Slow Food Italia accoglie con favore l’avvio di un percorso istituzionale sul tema del superamento dell’allevamento industriale e intensivo, un modello dal forte impatto ambientale che anche in questi giorni, se ancora ve ne fosse bisogno, sta rivelando tutta la propria insostenibilità, come testimoniato dai dati sulla qualità dell’aria in pianura Padana.

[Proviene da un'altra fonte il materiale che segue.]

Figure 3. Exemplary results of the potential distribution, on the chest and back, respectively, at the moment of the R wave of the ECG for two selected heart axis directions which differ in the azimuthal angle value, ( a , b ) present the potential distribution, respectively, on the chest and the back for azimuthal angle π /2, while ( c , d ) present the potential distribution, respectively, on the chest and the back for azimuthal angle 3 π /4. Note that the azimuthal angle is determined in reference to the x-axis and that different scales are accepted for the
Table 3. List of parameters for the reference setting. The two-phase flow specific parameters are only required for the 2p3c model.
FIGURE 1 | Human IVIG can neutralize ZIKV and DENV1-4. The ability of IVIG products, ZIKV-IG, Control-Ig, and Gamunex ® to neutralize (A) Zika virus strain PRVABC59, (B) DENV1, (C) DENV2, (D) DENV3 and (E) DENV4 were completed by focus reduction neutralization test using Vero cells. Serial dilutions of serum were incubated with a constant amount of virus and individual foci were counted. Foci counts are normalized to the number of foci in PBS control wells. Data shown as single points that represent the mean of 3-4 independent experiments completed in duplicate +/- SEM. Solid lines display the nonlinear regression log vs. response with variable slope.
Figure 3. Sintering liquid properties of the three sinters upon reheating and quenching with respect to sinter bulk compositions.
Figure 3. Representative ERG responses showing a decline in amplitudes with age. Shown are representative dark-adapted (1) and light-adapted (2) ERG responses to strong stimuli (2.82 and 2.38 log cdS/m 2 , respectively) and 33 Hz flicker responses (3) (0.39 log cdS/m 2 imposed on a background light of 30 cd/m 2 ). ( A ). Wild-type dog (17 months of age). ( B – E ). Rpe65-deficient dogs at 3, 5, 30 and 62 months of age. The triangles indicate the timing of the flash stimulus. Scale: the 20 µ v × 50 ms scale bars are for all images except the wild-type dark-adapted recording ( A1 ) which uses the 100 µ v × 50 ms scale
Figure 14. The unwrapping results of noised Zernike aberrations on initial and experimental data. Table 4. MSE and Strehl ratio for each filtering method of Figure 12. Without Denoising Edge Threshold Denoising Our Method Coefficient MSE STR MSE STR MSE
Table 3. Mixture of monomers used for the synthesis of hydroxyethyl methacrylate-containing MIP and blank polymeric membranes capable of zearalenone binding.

L’allevamento industriale produce inquinamento: prova ne è il particolato PM10 le cui concentrazioni, come sottolineato dall’Agenzia per la protezione ambientale (Arpa) del Piemonte, sono influenzate dalle “pratiche agricole sia direttamente, attraverso l’emissione di particolato PM10 primario, sia indirettamente con l’emissione di precursori del particolato secondario”, in particolare per via delle emissioni di ammoniaca. L’allevamento industriale è causa anche di antibiotico resistenza, per via dei farmaci somministrati ad animali che vivono le proprie esistenze rinchiusi in spazi angusti, che amplificano il rischio di sviluppo di zoonosi. E, soprattutto, l’allevamento industriale ha creato una netta separazione tra gli animali e l’ambiente, snaturando un rapporto non solo eticamente valido, perché maggiormente rispondente ai loro bisogni, ma anche efficace sotto il profilo agricolo.
Per tutte queste ragioni, che l’associazione da anni promuove concretamente attraverso progetti come i Presìdi Slow Food e iniziative educative e formative per giovani e adulti, Slow Food Italia ribadisce l’urgenza di affrontare il tema degli allevamenti industriali ed intensivi, promuovendo una dialettica propositiva con l’opinione pubblica e un dialogo aperto e onesto con le realtà produttive, anche grazie a iniziative come la proposta di legge Oltre gli allevamenti intensivi presentata questa mattina da Greenpeace Italia, ISDE – Medici per l’ambiente, Lipu, Terra! e WWF Italia.